AKRON, Ohio — During Thursday's press briefing to address the police officer involved fatal shooting of 25-year-old Jayland Walker, Akron Police Chief Steve Mylett was asked about reports that officers in the city are no longer wearing badges or name tags.
And while Mylett said that officers are still wearing badges, he did admit that he has instructed officers to remove their name tags due to threats stemming from Walker's shooting.
"Every officer is wearing a badge. I authorized them to take their name tags off because of the threats that were made against our officers and the bounties that were placed on officers' heads," Mylett said. "People were getting their names off of their uniforms, getting on social media and elsewhere and going into our Facebook page here in the police department to identify, get a picture, send that picture and that image out into the public. In some instances, they got family photographs and put it out on social media. But because of the threats that were made against our officers, I authorized them to take off their name tags."
Mylett said that any officer who is asked for his or her identifying information is directed to provide their employee number and if the person was not satisfied with that, a supervisor would be summoned to the scene to deal with the situation.
The fatal shooting of Walker has led to protests and demonstrations in Akron, which intensified after the city released bodycam footage of the June 27 incident on July 3, showing eight officers opening fire on Walker. The incident began when officers attempted to pull over Walker's car for a traffic and equipment violation before he proceeded to lead the officers on a high-speed chase down East Tallmadge Avenue toward State Route 8.

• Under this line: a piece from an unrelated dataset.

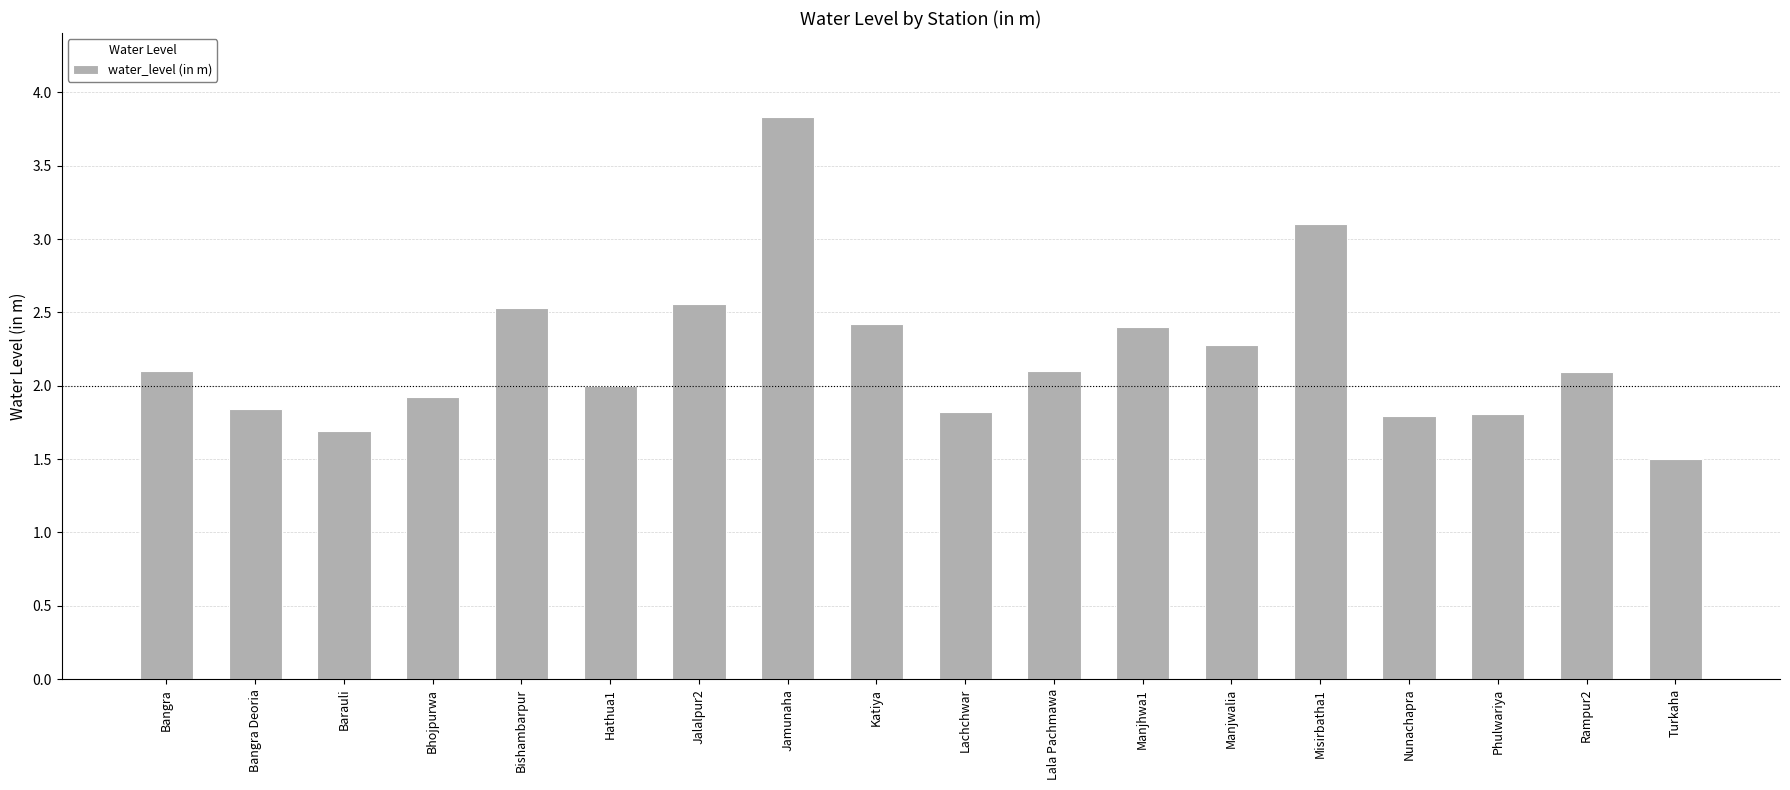

What is the label of the 2nd bar from the left?

Bangra Deoria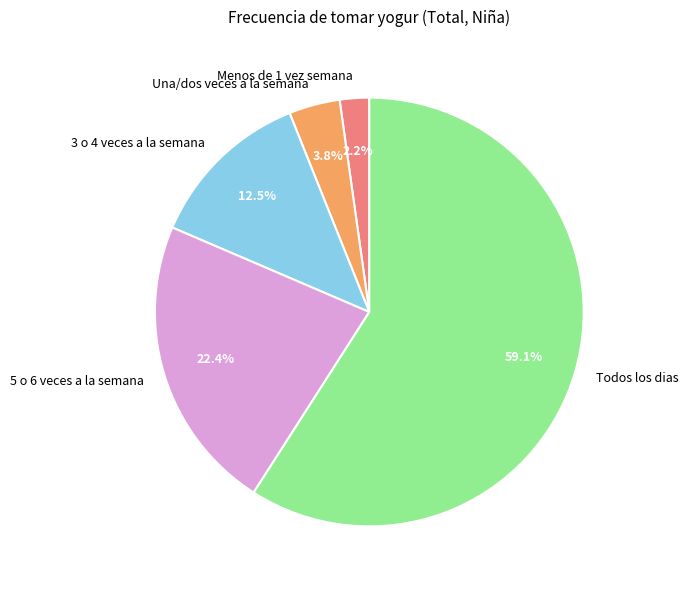

To the nearest percent, what is the combined percentage of Una/dos veces a la semana and Todos los dias?

63%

At some point during the pursuit, police say that Walker fired a gun out of the window of his car. Among the footage released on July 3 was a traffic video that showed a flash coming out of Walker’s car that they say is consistent with a gunshot.
Following the six-minute-long chase, Walker exited the car on Wilbeth Road near the Bridgestone Tire offices while wearing a black ski mask. The footage shows officers attempting to deploy non-lethal tasers before firing their guns and striking Walker, who was unarmed at the time of the shooting.
While Horrigan couldn't confirm how man shots were fired at Walker, he said that he expected the number to be "high" and that the initial medical reports showed that he had 60 bullet wounds.
Police said that they fired their guns because Walker made a motion that caused them to fear for their lives. Mylett said that while it is difficult to see in a real-time viewing of the video, screen captures from the footage show Walker making multiple movements -- including Walker moving his hand to his waist area, turning toward the officers and making a forward motion with his arm -- that he said that each officer involved believed to be Walker moving into a “firing” position.
A gun, magazine round, and gold wedding ring were found in the passenger seat of Walker’s car. Mylett said that officers attempted to perform life-saving aid at the scene before Walker was pronounced dead.
Per department policy, the officers involved have been placed on paid administrative leave. Seven of the eight officers involved were white and none had previously faced work-related discipline. Walker is Black.
The incident is being investigated by the Ohio Bureau of Criminal Investigation.
In the days following the incident and release of the bodycam footage on July 3, protests in the Akron area have resulted in several arrests and prompted Horrigan to implement multiple curfews in the downtown area, including one from 11 p.m.-5 a.m., which has remained in effect since on Monday night. Horrigan said on Thursday that this city is continuing to review its need for a curfew on a daily basis, with no arrests being made related to protests on Wednesday.